- Problem description: Print out the data precisely as it appears here, with no pictures.

- Provided data:
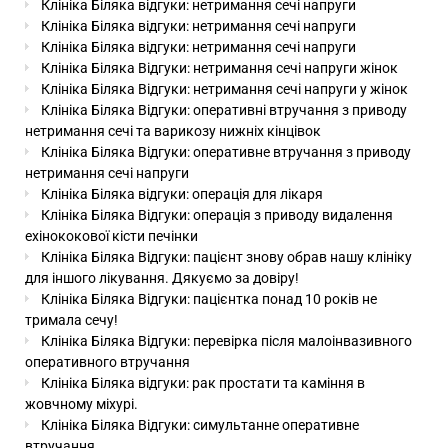
Клініка Біляка відгуки: нетримання сечі напруги
Клініка Біляка відгуки: нетримання сечі напруги
Клініка Біляка відгуки: нетримання сечі напруги
Клініка Біляка Відгуки: нетримання сечі напруги жінок
Клініка Біляка Відгуки: нетримання сечі напруги у жінок
Клініка Біляка Відгуки: оперативні втручання з приводу
нетримання сечі та варикозу нижніх кінцівок
Клініка Біляка Відгуки: оперативне втручання з приводу
нетримання сечі напруги
Клініка Біляка відгуки: операція для лікаря
Клініка Біляка Відгуки: операція з приводу видалення
ехінококової кісти печінки
Клініка Біляка Відгуки: пацієнт знову обрав нашу клініку
для іншого лікування. Дякуємо за довіру!
Клініка Біляка Відгуки: пацієнтка понад 10 років не
тримала сечу!
Клініка Біляка Відгуки: перевірка після малоінвазивного
оперативного втручання
Клініка Біляка відгуки: рак простати та каміння в
жовчному міхурі.
Клініка Біляка Відгуки: симультанне оперативне
втручання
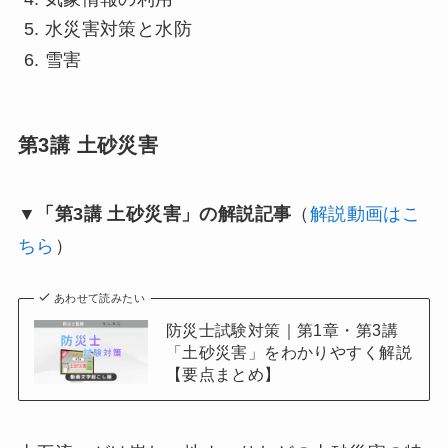
水災害対策と水防
雪害
第3講 土砂災害
▼「第3講 土砂災害」の解説記事
（
解説動画はこ
ちら
）
あわせて読みたい
防災士試験対策｜第1章・第3講
「土砂災害」をわかりやすく解説
【要点まとめ】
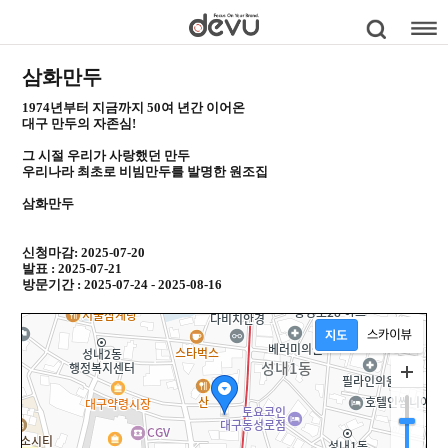
삼화만두
1974년부터 지금까지 50여 년간 이어온
대구 만두의 자존심!
그 시절 우리가 사랑했던 만두
우리나라 최초로 비빔만두를 발명한 원조집
삼화만두
신청마감: 2025-07-20
발표 : 2025-07-21
방문기간 : 2025-07-24 - 2025-08-16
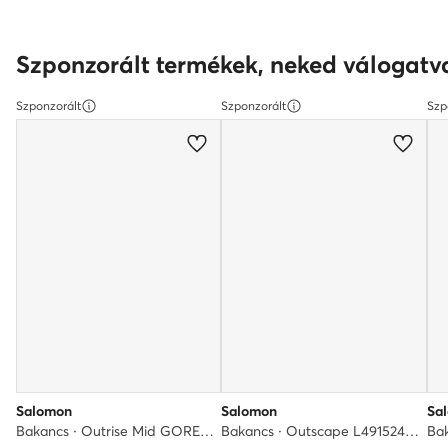
Szponzorált termékek, neked válogatv
Szponzorált
Szponzorált
Szp
Salomon
Salomon
Sa
Bakancs · Outrise Mid GORE-TEX L47160600 · Szürke
Bakancs · Outscape L49152400 · Lila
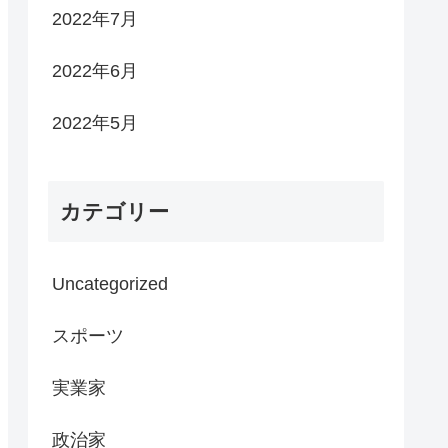
2022年7月
2022年6月
2022年5月
カテゴリー
Uncategorized
スポーツ
実業家
政治家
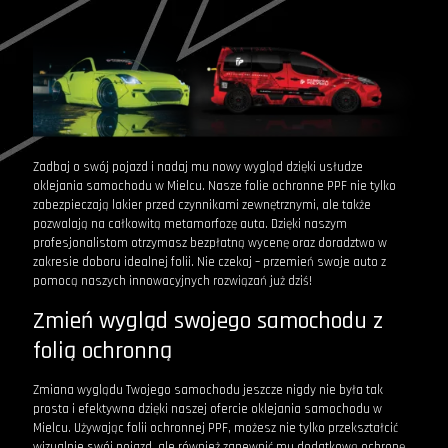
Zadbaj o swój pojazd i nadaj mu nowy wygląd dzięki usłudze
oklejania samochodu w Mielcu. Nasze folie ochronne PPF nie tylko
zabezpieczają lakier przed czynnikami zewnętrznymi, ale także
pozwalają na całkowitą metamorfozę auta. Dzięki naszym
profesjonalistom otrzymasz bezpłatną wycenę oraz doradztwo w
zakresie doboru idealnej folii. Nie czekaj – przemień swoje auto z
pomocą naszych innowacyjnych rozwiązań już dziś!
Zmień wygląd swojego samochodu z
folią ochronną
Zmiana wyglądu Twojego samochodu jeszcze nigdy nie była tak
prosta i efektywna dzięki naszej ofercie oklejania samochodu w
Mielcu. Używając folii ochronnej PPF, możesz nie tylko przekształcić
wizualnie swój pojazd, ale również zapewnić mu dodatkową ochronę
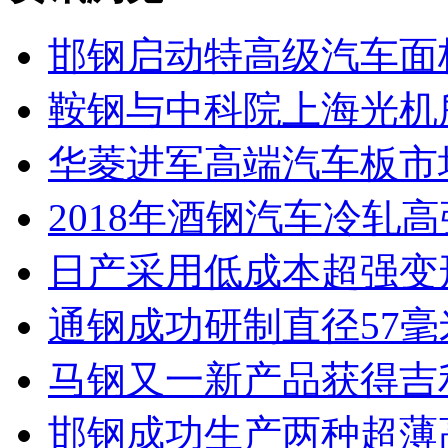
邯钢启动特高级汽车面
鞍钢与中科院上海光机
华菱进军高端汽车板市
2018年酒钢汽车冷轧高
日产采用低成本超强变
通钢成功研制直径57
马钢又一新产品获得吉
邯钢成功生产两种超薄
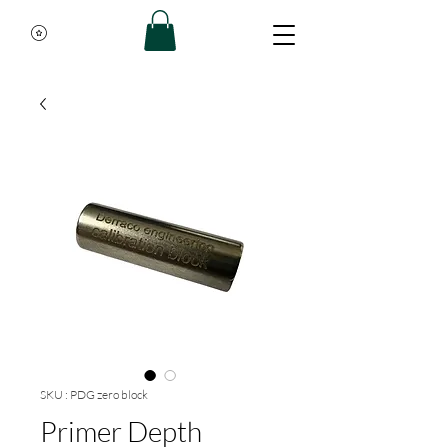
SKU : PDG zero block
Primer Depth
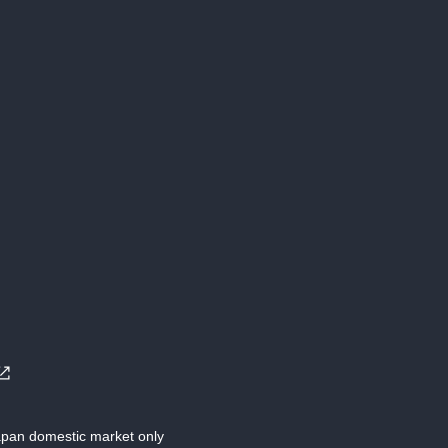
Japan domestic market only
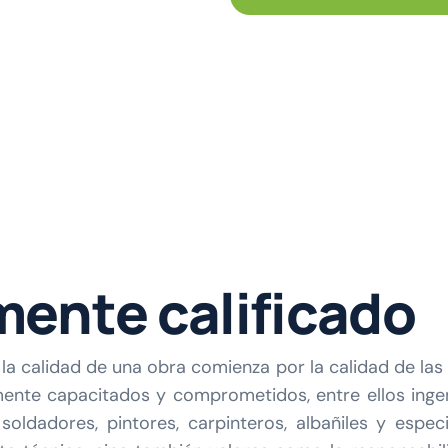
m
e
n
t
e
c
a
l
i
f
i
c
a
d
o
calidad de una obra comienza por la calidad de las 
ente capacitados y comprometidos, entre ellos ingenie
, soldadores, pintores, carpinteros, albañiles y es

- Exercise output:
Клініка Біляка відгуки: нетримання сечі напруги
Клініка Біляка відгуки: нетримання сечі напруги
Клініка Біляка відгуки: нетримання сечі напруги
Клініка Біляка Відгуки: нетримання сечі напруги жінок
Клініка Біляка Відгуки: нетримання сечі напруги у жінок
Клініка Біляка Відгуки: оперативні втручання з приводу
нетримання сечі та варикозу нижніх кінцівок
Клініка Біляка Відгуки: оперативне втручання з приводу
нетримання сечі напруги
Клініка Біляка відгуки: операція для лікаря
Клініка Біляка Відгуки: операція з приводу видалення
ехінококової кісти печінки
Клініка Біляка Відгуки: пацієнт знову обрав нашу клініку
для іншого лікування. Дякуємо за довіру!
Клініка Біляка Відгуки: пацієнтка понад 10 років не
тримала сечу!
Клініка Біляка Відгуки: перевірка після малоінвазивного
оперативного втручання
Клініка Біляка відгуки: рак простати та каміння в
жовчному міхурі.
Клініка Біляка Відгуки: симультанне оперативне
втручання
水災害対策と水防
雪害
第3講 土砂災害
▼「第3講 土砂災害」の解説記事
（
解説動画はこ
ちら
）
あわせて読みたい
防災士試験対策｜第1章・第3講
「土砂災害」をわかりやすく解説
【要点まとめ】
삼화만두
1974년부터 지금까지 50여 년간 이어온
대구 만두의 자존심!
그 시절 우리가 사랑했던 만두
우리나라 최초로 비빔만두를 발명한 원조집
삼화만두
신청마감: 2025-07-20
발표 : 2025-07-21
방문기간 : 2025-07-24 - 2025-08-16
Szponzorált termékek, neked válogatv
Szponzorált
Szponzorált
Szp
Salomon
Salomon
Sa
Bakancs · Outrise Mid GORE-TEX L47160600 · Szürke
Bakancs · Outscape L49152400 · Lila
2022年7月
2022年6月
2022年5月
カテゴリー
Uncategorized
スポーツ
実業家
政治家
Zadbaj o swój pojazd i nadaj mu nowy wygląd dzięki usłudze
oklejania samochodu w Mielcu. Nasze folie ochronne PPF nie tylko
zabezpieczają lakier przed czynnikami zewnętrznymi, ale także
pozwalają na całkowitą metamorfozę auta. Dzięki naszym
profesjonalistom otrzymasz bezpłatną wycenę oraz doradztwo w
zakresie doboru idealnej folii. Nie czekaj – przemień swoje auto z
pomocą naszych innowacyjnych rozwiązań już dziś!
Zmień wygląd swojego samochodu z
folią ochronną
Zmiana wyglądu Twojego samochodu jeszcze nigdy nie była tak
prosta i efektywna dzięki naszej ofercie oklejania samochodu w
Mielcu. Używając folii ochronnej PPF, możesz nie tylko przekształcić
wizualnie swój pojazd, ale również zapewnić mu dodatkową ochronę
邯钢启动特高级汽车面
鞍钢与中科院上海光机
华菱进军高端汽车板市
2018年酒钢汽车冷轧高
日产采用低成本超强变
通钢成功研制直径57
马钢又一新产品获得吉
邯钢成功生产两种超薄
SKU : PDG zero block
Primer Depth
Japan domestic market only
m
e
n
t
e
c
a
l
i
f
i
c
a
d
o
calidad de una obra comienza por la calidad de las 
ente capacitados y comprometidos, entre ellos ingenie
, soldadores, pintores, carpinteros, albañiles y es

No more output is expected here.